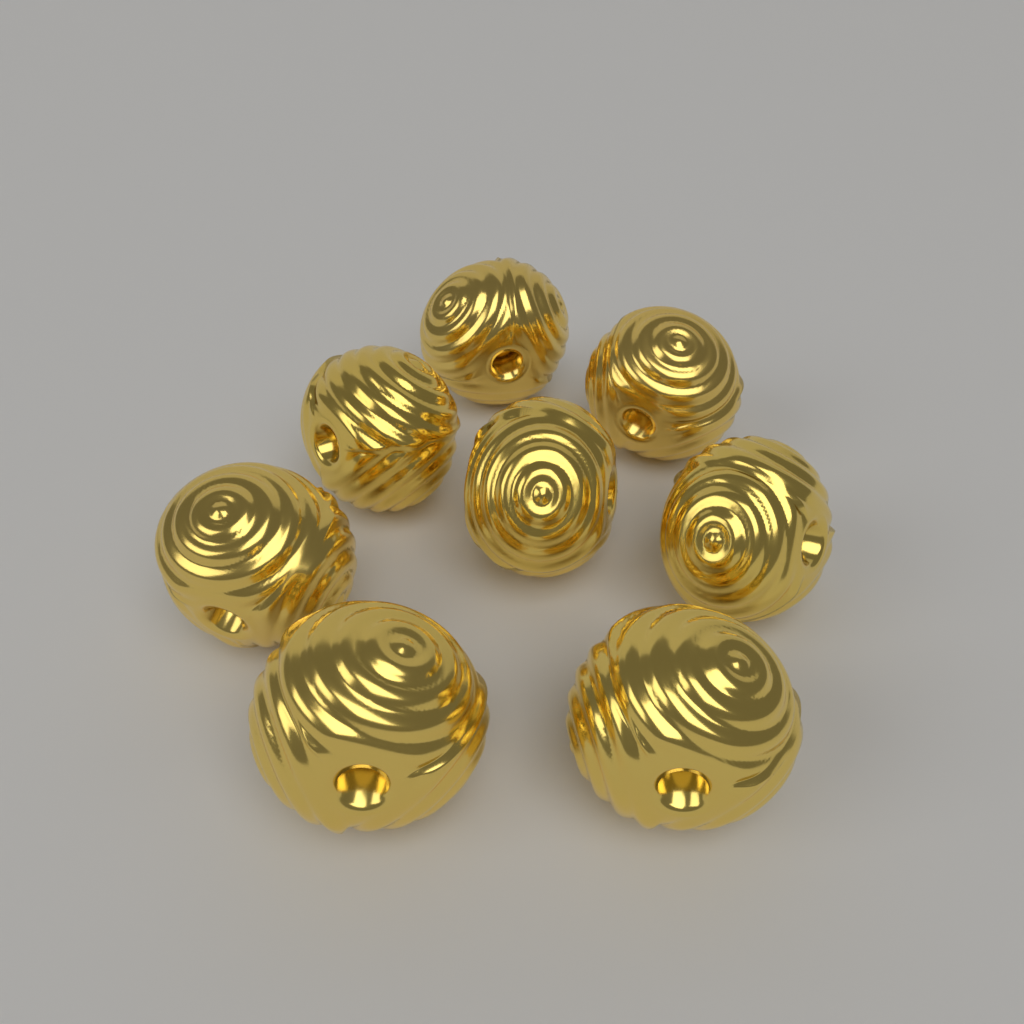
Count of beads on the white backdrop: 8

---

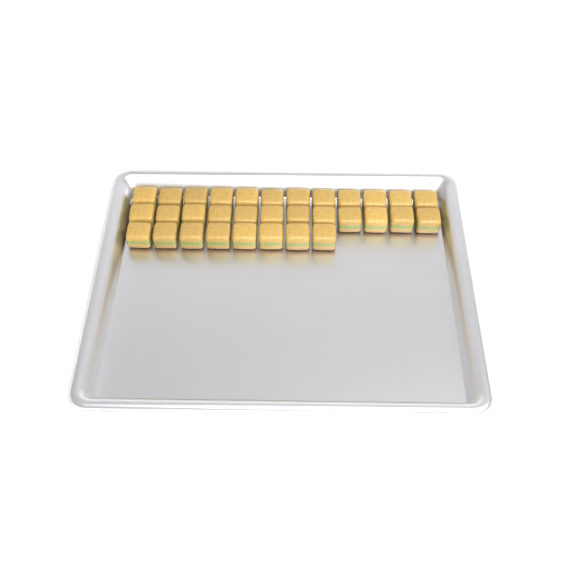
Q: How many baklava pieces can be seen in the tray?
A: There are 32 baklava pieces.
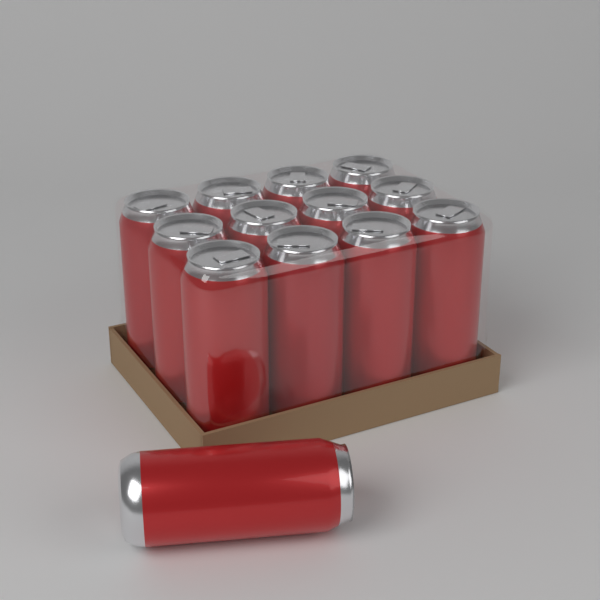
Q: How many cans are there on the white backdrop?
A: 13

To be done.
State how many lines in the listing above contain the word "backdrop", giving the number alone.

Reply.
2